● **YOUR INSTRUCTIONS**: What lines of the data below hold the string "wrist"? Copy each one out.

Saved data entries

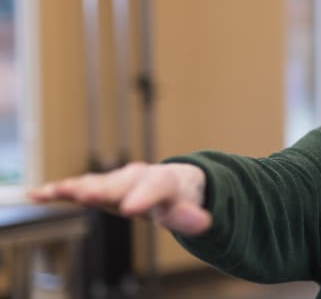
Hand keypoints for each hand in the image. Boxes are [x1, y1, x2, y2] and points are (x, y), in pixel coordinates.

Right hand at [28, 162, 211, 235]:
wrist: (174, 182)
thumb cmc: (180, 199)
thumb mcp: (190, 210)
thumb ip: (192, 217)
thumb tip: (204, 223)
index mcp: (164, 181)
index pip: (156, 187)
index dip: (143, 197)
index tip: (130, 208)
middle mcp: (137, 176)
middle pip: (119, 183)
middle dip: (103, 190)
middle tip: (85, 196)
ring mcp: (117, 180)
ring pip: (95, 182)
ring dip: (75, 187)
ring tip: (55, 192)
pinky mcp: (100, 187)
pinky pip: (79, 187)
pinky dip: (60, 190)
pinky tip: (37, 195)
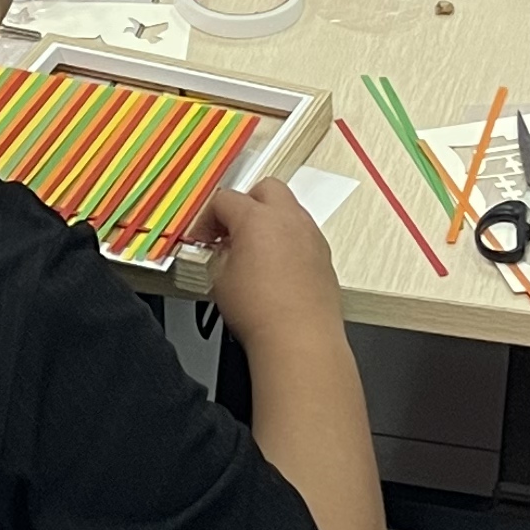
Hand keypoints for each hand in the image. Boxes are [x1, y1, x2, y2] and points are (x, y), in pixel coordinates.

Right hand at [201, 175, 343, 335]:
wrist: (300, 340)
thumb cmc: (262, 313)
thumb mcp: (220, 279)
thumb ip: (220, 254)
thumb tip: (223, 251)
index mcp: (256, 217)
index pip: (225, 199)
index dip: (208, 218)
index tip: (204, 236)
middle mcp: (288, 219)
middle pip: (265, 189)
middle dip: (246, 204)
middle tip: (232, 231)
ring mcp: (311, 235)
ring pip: (289, 210)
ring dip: (270, 222)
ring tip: (255, 251)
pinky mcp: (324, 256)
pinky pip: (304, 235)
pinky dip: (289, 242)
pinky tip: (277, 269)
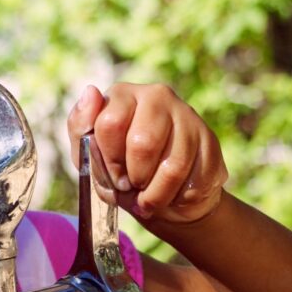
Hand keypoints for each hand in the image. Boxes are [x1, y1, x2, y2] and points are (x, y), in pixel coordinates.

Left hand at [67, 83, 227, 224]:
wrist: (162, 195)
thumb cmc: (118, 171)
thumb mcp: (89, 155)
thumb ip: (81, 127)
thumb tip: (90, 92)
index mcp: (122, 95)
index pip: (110, 124)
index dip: (110, 160)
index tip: (113, 175)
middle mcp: (157, 96)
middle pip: (143, 143)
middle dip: (134, 177)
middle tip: (133, 186)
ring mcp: (187, 115)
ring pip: (173, 166)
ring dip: (157, 195)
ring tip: (150, 198)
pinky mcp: (210, 139)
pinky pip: (196, 178)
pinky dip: (179, 198)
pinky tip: (174, 194)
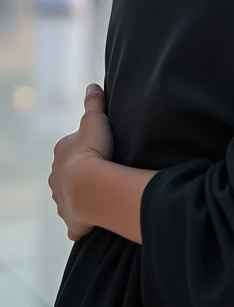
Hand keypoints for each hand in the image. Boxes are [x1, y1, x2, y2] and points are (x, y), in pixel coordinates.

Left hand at [48, 84, 114, 240]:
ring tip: (103, 194)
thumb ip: (94, 103)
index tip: (101, 150)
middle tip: (104, 172)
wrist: (90, 186)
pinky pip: (76, 221)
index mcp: (61, 153)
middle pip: (69, 173)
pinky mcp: (71, 221)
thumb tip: (92, 85)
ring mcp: (61, 200)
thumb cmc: (93, 151)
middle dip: (82, 174)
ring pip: (70, 197)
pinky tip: (95, 218)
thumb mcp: (95, 120)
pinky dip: (83, 221)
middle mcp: (56, 177)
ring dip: (82, 196)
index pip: (72, 149)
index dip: (86, 149)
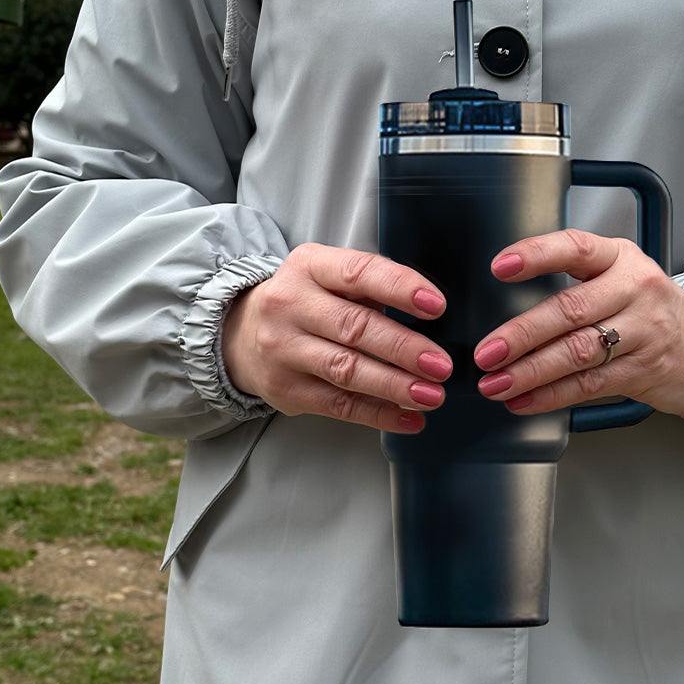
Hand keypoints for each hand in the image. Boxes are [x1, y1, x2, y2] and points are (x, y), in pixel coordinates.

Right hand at [220, 242, 453, 433]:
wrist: (242, 334)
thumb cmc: (307, 301)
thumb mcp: (328, 276)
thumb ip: (369, 288)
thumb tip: (431, 315)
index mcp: (309, 266)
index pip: (358, 273)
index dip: (399, 288)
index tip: (436, 306)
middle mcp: (290, 304)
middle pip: (354, 328)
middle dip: (403, 348)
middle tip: (442, 365)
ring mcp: (283, 350)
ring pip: (346, 370)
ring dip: (394, 385)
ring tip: (432, 395)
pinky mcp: (286, 390)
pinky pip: (338, 405)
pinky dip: (378, 414)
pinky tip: (409, 418)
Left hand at [473, 229, 683, 420]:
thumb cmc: (645, 307)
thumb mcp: (618, 275)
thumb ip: (574, 279)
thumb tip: (501, 299)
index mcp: (619, 257)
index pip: (575, 248)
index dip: (537, 255)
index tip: (500, 267)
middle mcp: (634, 290)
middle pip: (571, 310)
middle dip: (522, 334)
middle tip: (487, 352)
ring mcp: (643, 332)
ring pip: (578, 352)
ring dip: (530, 372)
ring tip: (496, 383)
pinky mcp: (642, 371)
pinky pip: (589, 384)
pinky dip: (551, 395)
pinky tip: (524, 400)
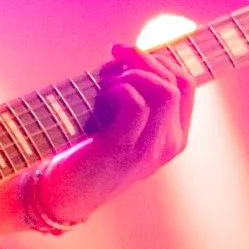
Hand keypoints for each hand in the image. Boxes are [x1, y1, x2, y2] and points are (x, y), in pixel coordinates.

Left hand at [22, 44, 190, 232]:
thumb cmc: (89, 153)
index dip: (161, 59)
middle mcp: (168, 145)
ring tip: (107, 81)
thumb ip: (133, 93)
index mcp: (174, 137)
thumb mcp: (121, 123)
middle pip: (175, 83)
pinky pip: (136, 103)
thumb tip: (125, 56)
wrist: (63, 195)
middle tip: (115, 55)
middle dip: (144, 59)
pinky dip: (118, 89)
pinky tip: (102, 96)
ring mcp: (149, 150)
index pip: (186, 84)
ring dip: (133, 74)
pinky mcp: (122, 149)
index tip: (132, 53)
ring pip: (164, 92)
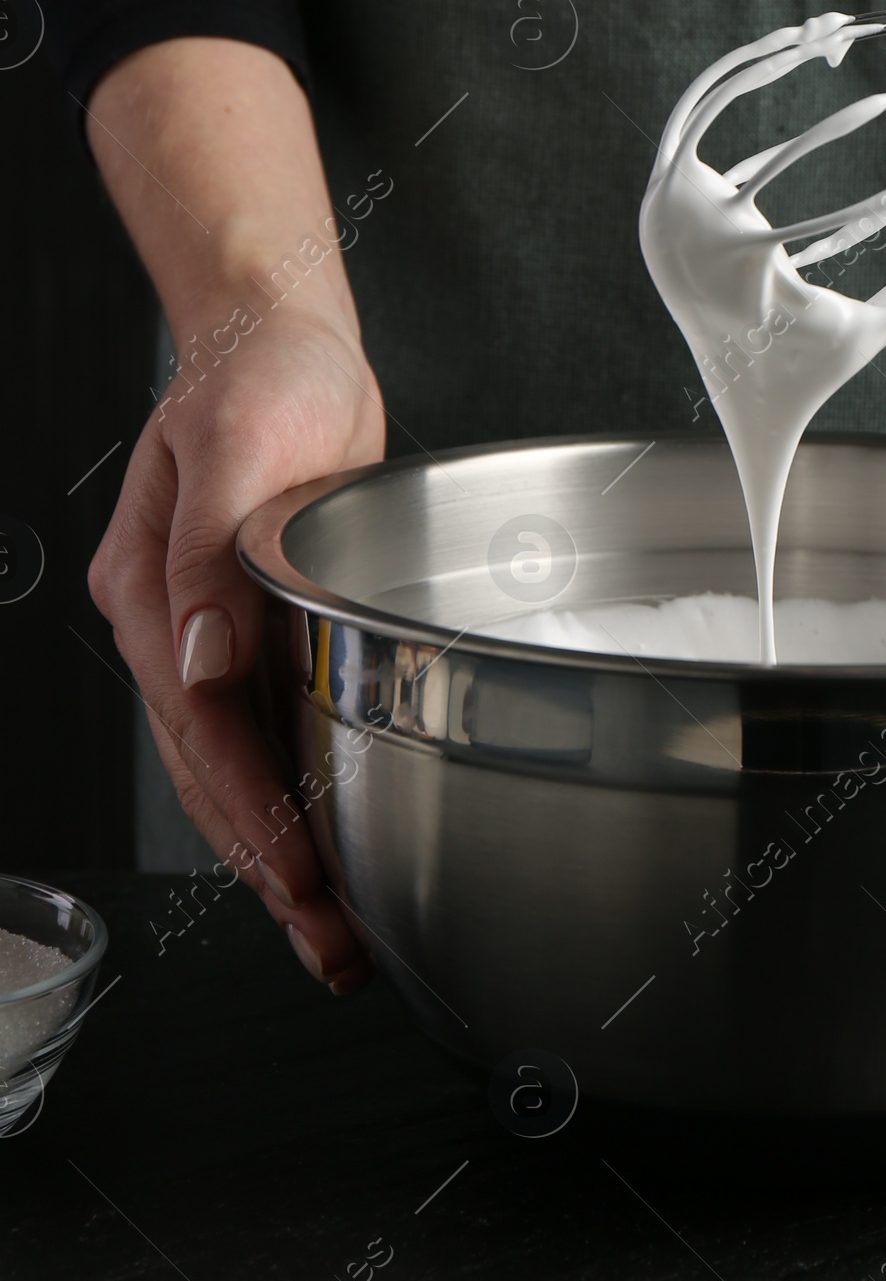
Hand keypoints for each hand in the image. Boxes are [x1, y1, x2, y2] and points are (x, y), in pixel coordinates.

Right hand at [84, 38, 384, 991]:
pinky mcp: (251, 629)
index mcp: (156, 593)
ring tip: (334, 930)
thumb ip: (212, 553)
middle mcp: (173, 627)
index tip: (303, 880)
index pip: (201, 732)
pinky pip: (263, 733)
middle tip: (331, 947)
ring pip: (232, 768)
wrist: (277, 333)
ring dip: (280, 850)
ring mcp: (206, 634)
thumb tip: (202, 658)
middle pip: (209, 773)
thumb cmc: (262, 375)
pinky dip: (293, 795)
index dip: (251, 814)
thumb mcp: (239, 442)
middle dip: (268, 868)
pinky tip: (330, 842)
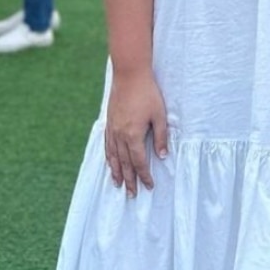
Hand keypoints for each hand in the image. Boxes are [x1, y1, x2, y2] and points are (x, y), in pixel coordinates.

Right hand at [105, 69, 168, 197]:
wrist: (129, 75)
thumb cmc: (147, 93)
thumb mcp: (160, 115)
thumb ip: (161, 137)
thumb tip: (162, 156)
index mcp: (134, 135)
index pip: (139, 162)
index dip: (144, 175)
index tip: (148, 186)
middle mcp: (120, 135)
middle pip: (125, 163)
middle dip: (129, 180)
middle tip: (131, 194)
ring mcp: (112, 129)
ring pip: (113, 156)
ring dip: (116, 171)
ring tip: (118, 184)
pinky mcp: (109, 122)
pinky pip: (107, 145)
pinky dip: (109, 157)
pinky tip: (110, 162)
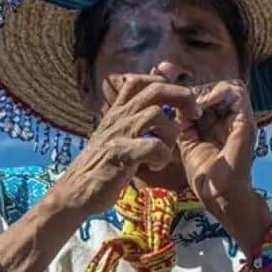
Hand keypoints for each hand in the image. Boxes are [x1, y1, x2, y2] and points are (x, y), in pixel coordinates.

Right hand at [51, 75, 200, 216]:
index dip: (164, 82)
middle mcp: (119, 117)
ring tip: (164, 152)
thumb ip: (132, 121)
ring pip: (156, 115)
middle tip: (195, 114)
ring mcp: (119, 134)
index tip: (178, 101)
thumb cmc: (100, 167)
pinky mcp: (120, 154)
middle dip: (182, 96)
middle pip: (156, 89)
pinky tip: (153, 166)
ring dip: (170, 134)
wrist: (75, 191)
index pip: (139, 80)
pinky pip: (153, 146)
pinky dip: (161, 156)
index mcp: (118, 112)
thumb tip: (154, 107)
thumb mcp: (115, 137)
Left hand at [176, 79, 257, 210]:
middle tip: (182, 100)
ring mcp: (240, 120)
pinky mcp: (246, 122)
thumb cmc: (205, 176)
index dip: (191, 92)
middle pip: (218, 89)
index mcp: (219, 125)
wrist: (219, 195)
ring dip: (208, 91)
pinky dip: (217, 93)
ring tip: (194, 104)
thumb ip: (183, 122)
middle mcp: (231, 120)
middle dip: (198, 90)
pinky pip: (237, 94)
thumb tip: (175, 101)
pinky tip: (201, 105)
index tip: (172, 93)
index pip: (208, 96)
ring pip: (229, 87)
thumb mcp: (187, 142)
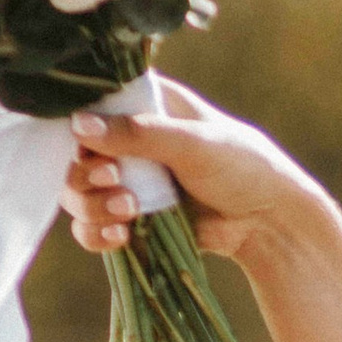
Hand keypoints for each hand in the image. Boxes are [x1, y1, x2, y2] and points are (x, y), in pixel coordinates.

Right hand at [60, 77, 323, 268]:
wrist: (267, 222)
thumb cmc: (240, 166)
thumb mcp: (191, 143)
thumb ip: (138, 134)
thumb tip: (79, 124)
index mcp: (145, 104)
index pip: (89, 106)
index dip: (79, 127)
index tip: (92, 145)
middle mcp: (129, 140)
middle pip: (74, 156)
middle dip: (85, 174)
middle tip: (114, 180)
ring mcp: (128, 181)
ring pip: (78, 194)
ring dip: (92, 206)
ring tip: (128, 211)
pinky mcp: (131, 219)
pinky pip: (91, 229)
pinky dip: (96, 235)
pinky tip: (121, 237)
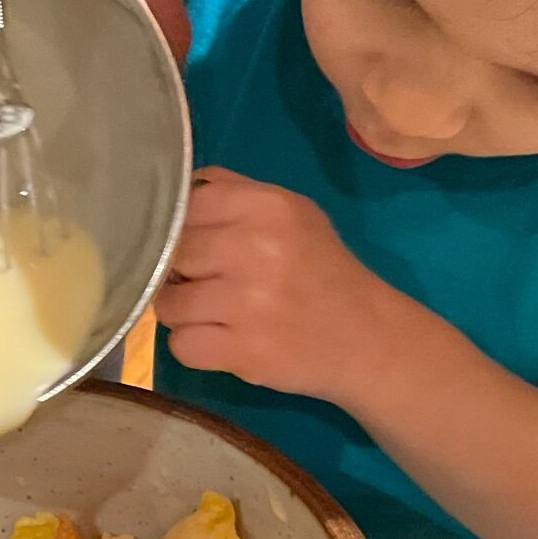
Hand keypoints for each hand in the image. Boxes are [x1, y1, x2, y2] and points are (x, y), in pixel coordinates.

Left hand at [155, 168, 404, 404]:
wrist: (368, 338)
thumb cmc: (323, 271)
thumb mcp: (293, 212)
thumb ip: (234, 191)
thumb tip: (176, 187)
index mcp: (267, 206)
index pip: (185, 206)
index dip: (179, 228)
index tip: (191, 243)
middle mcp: (255, 248)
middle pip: (172, 253)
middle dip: (178, 271)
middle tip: (204, 282)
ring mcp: (247, 303)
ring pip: (168, 304)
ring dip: (183, 312)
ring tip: (214, 313)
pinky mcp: (243, 351)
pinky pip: (181, 345)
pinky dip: (193, 347)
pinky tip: (221, 339)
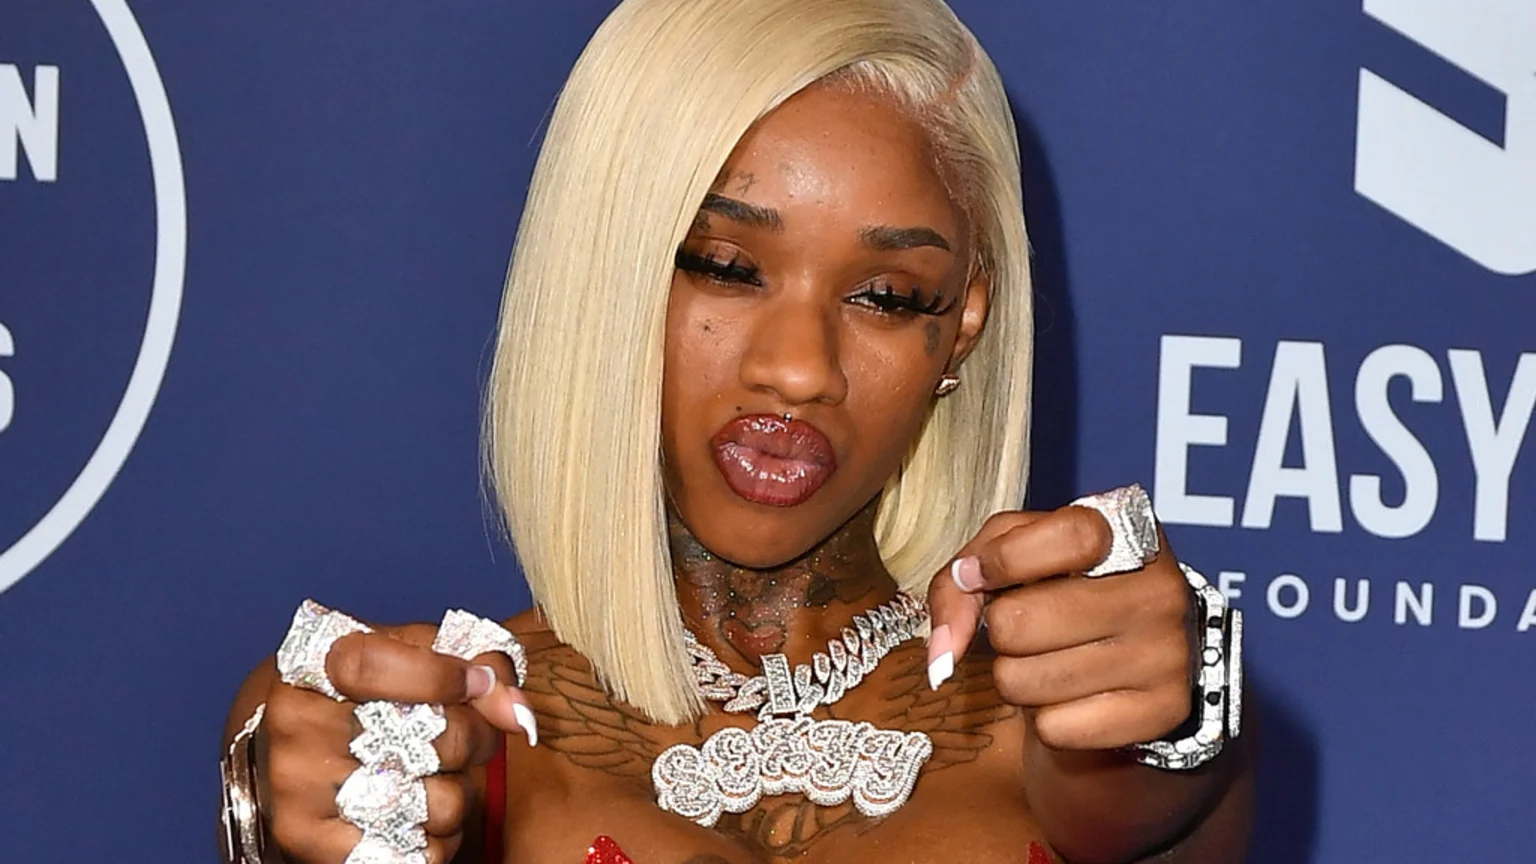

● **OUTPUT BELOW**:
wrist: (174, 182)
wrist: (300, 340)
wrist: (162, 195)
wrist: (90, 186)
wrist: (242, 334)
wrist: (63, 195)
wrist: (277, 333)
wrist: (129, 75)
wrist: (75, 191)
wrist: (219, 195)
wrist: (267, 222)
wrist: (368, 338)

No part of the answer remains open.